> [TEKS BACAAN]:
· · ·

Rabu, 20 Oktober 2021

(Ngaji of the Day) Hak Istri dalam Perkawinan

Pacsa-pernikahan, selain hak bersama dengan suami, istri memiliki sejumlah hak istimewa yang harus dipenuhi suami. Sejumlah hak tersebut adalah hak mahar, hak nafkah, hak mut‘ah bila bercerai.

 

1. Hak Mahar

 

Mahar atau yang biasa disebut “shadaq” dalam bahasa Arab atau “mas kawin” dalam bahasa Indonesia adalah sejumlah harta yang wajib diberikan suami kepada istrinya akibat akad nikah.

 

Salah satu dalil yang mewajibkannya adalah Al-Quran ayat, Berikanlah maskawin (mahar) kepada wanita (yang kamu nikahi) sebagai pemberian dengan penuh kerelaan, (QS. an-Nisa’ [4]: 4).

 

Mahar hanyalah milik istri. Artinya, tidak ada hak bagi seorang pun di antara para walinya. Begitu pun suaminya. Meski memiliki hak untuk memegang, tetapi mereka hanya memegang dan memelihara tanpa bermaksud memiliki atau memakainya. Ini sesuai dengan firman Allah:

 

فَلاَ تَأْخُذُواْ مِنْهُ شَيْئاً أَتَأْخُذُونَهُ بُهْتَاناً وَإِثْماً مُّبِيناً

 

Artinya, "Apakah kamu akan mengambilnya kembali dengan jalan tuduhan yang dusta dan dengan (menanggung) dosa yang nyata?" (Surat An-Nisa’ ayat 20).

 

Meski demikian, jika ada kerelaan dari si istri untuk memberikan maharnya kepada pihak lain, baik kepada suami, orang tua, maupun saudaranya, baik sebagian maupun keseluruhan, maka tidak ada masalah untuk menerimanya. Dan tidak ada dosa bagi yang memakai atau memakannya. Hal itu sejalan dengan ayat berikut ini, Kemudian jika mereka menyerahkan kepada kamu sebagian dari maskawin itu dengan senang hati, maka makanlah (ambillah) pemberian itu (sebagai makanan) yang sedap lagi baik akibatnya, (QS. An-Nisa’ [4]: 4).

· · ·

> [DATA]:
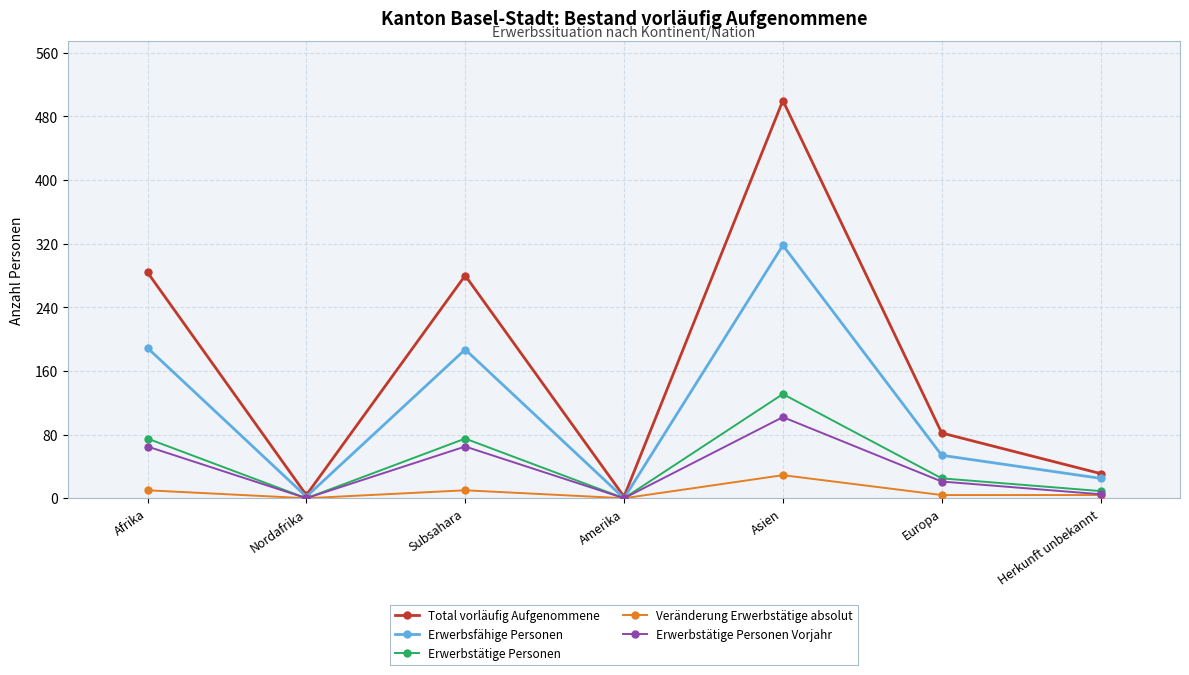

True or false: Erwerbstätige Personen has a value of 75 at Subsahara.

True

· · ·

> [TUGAS]: Tuliskan kembali tanpa perubahan bagian teks tentang hak istri dalam perkawinan yang dimulai pada kata-kata "Pacsa-pernikahan, selain hak" dan berhenti setelah kata-kata "mut‘ah bila bercerai.".

> [JAWABAN LATIHAN]:
Pacsa-pernikahan, selain hak bersama dengan suami, istri memiliki sejumlah hak istimewa yang harus dipenuhi suami. Sejumlah hak tersebut adalah hak mahar, hak nafkah, hak mut‘ah bila bercerai.